=== Work task ===
Pull out each line below that contains the string "Cancel". Only matches with the same capitalization count.

=== Information provided ===
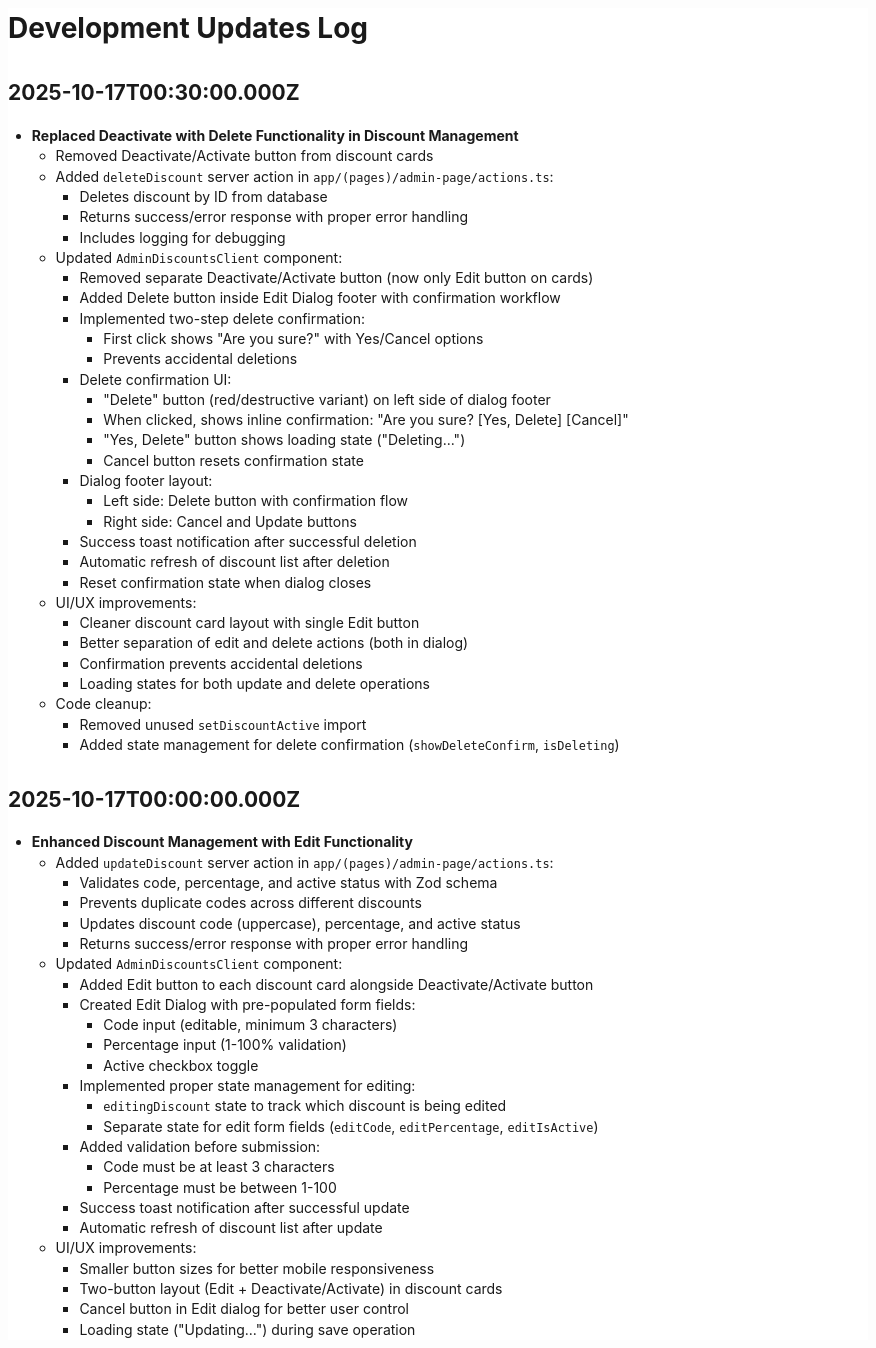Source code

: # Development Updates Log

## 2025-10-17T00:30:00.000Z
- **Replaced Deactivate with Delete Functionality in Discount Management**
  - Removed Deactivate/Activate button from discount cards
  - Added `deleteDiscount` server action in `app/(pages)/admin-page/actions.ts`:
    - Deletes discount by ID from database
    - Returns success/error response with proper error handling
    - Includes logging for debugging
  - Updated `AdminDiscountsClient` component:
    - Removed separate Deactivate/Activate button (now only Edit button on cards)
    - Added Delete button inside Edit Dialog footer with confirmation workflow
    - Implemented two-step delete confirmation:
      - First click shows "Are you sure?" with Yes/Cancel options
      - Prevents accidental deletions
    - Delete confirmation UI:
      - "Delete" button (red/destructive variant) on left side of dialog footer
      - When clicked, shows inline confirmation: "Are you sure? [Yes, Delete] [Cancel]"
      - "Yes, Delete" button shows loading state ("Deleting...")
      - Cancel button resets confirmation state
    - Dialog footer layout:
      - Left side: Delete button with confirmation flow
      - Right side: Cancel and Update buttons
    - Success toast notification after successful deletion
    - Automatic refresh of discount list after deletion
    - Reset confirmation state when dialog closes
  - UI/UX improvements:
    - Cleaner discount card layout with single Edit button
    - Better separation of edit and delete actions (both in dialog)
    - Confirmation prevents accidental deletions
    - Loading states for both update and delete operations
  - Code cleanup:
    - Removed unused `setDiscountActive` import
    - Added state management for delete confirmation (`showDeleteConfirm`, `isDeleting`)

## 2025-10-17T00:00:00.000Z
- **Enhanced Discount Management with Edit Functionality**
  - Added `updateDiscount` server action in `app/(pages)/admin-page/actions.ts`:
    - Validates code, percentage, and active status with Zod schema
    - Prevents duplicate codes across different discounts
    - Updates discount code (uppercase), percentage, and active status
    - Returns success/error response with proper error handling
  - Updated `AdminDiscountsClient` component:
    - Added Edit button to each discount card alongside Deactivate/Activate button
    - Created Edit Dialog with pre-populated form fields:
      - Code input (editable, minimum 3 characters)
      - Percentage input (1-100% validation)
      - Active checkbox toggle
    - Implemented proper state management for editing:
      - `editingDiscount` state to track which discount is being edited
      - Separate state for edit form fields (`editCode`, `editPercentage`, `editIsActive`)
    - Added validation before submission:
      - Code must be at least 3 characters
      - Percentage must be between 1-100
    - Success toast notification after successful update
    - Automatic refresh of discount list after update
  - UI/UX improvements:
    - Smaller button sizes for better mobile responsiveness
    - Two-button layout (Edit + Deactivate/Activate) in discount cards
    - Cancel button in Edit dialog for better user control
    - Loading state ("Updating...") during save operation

=== Result of the task ===
      - First click shows "Are you sure?" with Yes/Cancel options
      - When clicked, shows inline confirmation: "Are you sure? [Yes, Delete] [Cancel]"
      - Cancel button resets confirmation state
      - Right side: Cancel and Update buttons
    - Cancel button in Edit dialog for better user control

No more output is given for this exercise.